Reproduce verbatim the lines running from the line containing "the grill points?" through the line containing "Answer: approximately 45° to its right", including both of those lines.

++++ SOURCE MATERIAL

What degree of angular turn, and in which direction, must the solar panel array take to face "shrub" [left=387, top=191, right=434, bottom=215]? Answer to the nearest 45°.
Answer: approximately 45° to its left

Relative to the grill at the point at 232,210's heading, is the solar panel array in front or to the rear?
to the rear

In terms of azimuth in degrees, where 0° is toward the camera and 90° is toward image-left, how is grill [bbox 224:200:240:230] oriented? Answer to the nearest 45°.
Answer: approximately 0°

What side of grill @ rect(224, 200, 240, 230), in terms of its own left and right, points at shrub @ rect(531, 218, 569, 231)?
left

++++++++
++++ SOURCE MATERIAL

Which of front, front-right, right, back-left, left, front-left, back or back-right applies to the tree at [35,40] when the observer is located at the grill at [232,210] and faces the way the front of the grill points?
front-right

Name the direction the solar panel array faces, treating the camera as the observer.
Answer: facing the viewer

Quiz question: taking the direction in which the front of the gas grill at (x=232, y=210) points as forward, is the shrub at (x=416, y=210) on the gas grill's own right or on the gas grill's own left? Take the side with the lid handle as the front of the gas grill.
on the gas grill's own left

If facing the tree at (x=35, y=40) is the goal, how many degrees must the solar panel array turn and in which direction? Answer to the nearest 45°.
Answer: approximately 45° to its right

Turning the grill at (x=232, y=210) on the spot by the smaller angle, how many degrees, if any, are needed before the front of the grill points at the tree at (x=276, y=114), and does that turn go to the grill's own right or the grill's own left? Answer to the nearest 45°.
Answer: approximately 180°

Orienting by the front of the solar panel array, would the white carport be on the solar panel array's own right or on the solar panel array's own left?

++++++++

§ **EXERCISE ANSWER**:
Which of front, front-right, right, back-left, left, front-left, back or back-right applies to the tree at [35,40] when the observer is located at the grill at [232,210] and faces the way the front of the grill points?
front-right

Name the direction the solar panel array faces, treating the camera as the observer.
Answer: facing the viewer

Quiz question: taking the direction in which the front of the gas grill at (x=232, y=210) points as forward, is the shrub at (x=416, y=210) on the gas grill's own right or on the gas grill's own left? Take the side with the lid handle as the front of the gas grill.
on the gas grill's own left

If facing the tree at (x=35, y=40) is the goal, how many degrees must the solar panel array turn and in which direction? Answer to the nearest 45°.
Answer: approximately 45° to its right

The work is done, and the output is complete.